[EXERCISE INPUTS Boundary: Start]

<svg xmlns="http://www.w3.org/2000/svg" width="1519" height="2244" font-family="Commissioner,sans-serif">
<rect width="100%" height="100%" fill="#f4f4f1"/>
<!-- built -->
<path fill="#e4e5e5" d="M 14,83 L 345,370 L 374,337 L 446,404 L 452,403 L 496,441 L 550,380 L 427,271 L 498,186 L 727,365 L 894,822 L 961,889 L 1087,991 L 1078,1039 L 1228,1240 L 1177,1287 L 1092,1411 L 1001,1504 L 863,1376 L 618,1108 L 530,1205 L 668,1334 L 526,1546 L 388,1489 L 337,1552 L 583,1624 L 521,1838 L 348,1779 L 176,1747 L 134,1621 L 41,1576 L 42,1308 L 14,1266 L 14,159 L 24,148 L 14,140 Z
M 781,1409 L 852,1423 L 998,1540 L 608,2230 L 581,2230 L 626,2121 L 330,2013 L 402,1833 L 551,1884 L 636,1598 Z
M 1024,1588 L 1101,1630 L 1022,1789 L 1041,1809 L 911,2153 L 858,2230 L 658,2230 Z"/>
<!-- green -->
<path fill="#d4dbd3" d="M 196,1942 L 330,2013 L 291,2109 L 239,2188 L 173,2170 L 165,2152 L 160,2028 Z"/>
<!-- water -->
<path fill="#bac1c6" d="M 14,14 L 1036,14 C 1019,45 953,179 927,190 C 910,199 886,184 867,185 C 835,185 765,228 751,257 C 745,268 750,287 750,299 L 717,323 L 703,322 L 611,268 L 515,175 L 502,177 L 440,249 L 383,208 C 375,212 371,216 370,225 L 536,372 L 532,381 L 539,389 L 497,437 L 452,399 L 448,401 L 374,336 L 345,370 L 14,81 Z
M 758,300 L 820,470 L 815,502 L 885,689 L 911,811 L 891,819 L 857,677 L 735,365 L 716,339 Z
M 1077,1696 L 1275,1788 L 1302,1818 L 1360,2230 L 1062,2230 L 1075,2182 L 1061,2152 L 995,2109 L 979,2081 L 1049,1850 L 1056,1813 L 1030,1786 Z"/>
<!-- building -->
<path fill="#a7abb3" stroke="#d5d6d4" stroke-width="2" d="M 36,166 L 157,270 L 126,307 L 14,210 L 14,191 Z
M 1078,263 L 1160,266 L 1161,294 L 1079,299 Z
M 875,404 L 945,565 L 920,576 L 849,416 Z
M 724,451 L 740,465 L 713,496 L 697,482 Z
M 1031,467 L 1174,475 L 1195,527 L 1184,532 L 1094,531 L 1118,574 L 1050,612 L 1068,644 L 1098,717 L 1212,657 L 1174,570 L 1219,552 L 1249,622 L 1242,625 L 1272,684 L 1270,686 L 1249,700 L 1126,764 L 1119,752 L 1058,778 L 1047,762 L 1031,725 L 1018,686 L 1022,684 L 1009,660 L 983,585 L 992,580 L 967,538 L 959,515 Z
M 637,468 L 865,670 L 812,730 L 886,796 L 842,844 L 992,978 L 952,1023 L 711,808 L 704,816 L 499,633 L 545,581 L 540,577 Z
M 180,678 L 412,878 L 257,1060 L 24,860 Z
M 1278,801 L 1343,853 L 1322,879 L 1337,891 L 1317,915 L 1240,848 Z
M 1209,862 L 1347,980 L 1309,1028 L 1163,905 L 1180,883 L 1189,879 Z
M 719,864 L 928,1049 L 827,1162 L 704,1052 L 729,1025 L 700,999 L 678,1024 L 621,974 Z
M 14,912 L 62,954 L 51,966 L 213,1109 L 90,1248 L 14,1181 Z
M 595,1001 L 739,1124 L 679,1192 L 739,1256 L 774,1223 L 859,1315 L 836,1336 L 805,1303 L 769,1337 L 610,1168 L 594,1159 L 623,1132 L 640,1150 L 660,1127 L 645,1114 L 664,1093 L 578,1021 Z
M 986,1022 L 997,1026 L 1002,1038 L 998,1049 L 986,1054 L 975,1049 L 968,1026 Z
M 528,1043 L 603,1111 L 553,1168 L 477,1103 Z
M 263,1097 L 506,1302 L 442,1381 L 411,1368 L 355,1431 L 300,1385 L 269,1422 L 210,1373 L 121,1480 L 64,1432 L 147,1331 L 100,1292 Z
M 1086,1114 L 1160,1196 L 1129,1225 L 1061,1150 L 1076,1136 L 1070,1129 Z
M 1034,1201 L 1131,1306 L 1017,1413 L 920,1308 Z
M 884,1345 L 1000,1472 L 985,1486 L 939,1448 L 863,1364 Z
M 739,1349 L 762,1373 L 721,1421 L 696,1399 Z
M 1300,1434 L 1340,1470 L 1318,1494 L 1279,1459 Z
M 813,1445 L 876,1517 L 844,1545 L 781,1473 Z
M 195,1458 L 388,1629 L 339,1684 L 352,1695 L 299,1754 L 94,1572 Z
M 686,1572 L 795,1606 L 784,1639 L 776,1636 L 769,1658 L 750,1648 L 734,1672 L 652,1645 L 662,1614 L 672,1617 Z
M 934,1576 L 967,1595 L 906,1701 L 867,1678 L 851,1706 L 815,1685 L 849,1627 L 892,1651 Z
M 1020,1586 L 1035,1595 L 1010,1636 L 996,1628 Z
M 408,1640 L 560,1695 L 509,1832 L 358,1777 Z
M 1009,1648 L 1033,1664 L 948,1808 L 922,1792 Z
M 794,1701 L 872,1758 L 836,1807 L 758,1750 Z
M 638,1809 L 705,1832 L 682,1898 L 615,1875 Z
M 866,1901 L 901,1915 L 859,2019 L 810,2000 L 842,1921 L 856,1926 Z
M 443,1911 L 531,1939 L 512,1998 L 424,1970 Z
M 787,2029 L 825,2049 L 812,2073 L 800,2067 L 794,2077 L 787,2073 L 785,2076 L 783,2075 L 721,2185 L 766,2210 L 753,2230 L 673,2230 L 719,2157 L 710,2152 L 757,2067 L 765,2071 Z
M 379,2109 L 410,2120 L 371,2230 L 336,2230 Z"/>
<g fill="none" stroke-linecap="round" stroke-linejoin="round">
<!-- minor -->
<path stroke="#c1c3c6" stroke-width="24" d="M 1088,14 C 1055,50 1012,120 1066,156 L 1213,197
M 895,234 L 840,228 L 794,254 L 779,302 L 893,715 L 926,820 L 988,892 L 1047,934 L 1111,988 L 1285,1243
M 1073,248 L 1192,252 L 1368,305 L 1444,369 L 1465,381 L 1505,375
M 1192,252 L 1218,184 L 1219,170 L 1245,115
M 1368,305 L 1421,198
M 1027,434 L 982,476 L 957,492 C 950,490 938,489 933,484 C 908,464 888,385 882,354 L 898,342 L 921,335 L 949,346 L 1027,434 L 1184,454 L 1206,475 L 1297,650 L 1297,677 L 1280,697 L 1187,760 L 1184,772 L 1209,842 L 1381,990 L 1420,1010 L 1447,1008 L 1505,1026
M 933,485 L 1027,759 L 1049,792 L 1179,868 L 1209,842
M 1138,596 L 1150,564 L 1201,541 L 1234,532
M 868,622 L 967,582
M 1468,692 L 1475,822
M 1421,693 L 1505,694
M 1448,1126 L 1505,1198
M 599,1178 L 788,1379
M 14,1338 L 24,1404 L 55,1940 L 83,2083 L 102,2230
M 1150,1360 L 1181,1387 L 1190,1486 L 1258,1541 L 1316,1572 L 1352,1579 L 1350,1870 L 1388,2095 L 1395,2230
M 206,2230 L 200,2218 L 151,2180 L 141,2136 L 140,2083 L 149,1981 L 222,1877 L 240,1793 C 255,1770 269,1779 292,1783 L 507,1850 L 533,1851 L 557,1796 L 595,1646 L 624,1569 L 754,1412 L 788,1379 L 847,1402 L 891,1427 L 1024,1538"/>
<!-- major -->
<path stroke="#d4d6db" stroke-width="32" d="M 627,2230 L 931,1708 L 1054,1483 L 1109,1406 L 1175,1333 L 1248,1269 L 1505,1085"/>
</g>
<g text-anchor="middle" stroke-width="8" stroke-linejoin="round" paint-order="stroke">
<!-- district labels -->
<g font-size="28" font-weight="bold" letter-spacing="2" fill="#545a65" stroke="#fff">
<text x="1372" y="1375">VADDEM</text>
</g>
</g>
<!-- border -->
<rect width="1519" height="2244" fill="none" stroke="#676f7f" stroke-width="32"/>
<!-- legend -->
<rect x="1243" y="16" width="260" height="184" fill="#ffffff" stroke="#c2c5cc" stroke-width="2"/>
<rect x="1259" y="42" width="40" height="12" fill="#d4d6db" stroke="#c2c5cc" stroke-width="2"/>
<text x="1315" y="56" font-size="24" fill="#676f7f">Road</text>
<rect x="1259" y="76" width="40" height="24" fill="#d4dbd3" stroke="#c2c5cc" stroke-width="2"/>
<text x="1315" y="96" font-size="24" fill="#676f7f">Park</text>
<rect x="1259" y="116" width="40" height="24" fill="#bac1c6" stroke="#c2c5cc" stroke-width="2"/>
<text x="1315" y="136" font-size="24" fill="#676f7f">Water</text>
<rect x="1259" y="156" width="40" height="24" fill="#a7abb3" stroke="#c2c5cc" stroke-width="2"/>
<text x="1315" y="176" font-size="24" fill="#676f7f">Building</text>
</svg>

[EXERCISE INPUTS Boundary: End]

PROBLEM: Go through the listing above and copy each line where the string "linejoin" appears.

EXERCISE ANSWER:
<g fill="none" stroke-linecap="round" stroke-linejoin="round">
<g text-anchor="middle" stroke-width="8" stroke-linejoin="round" paint-order="stroke">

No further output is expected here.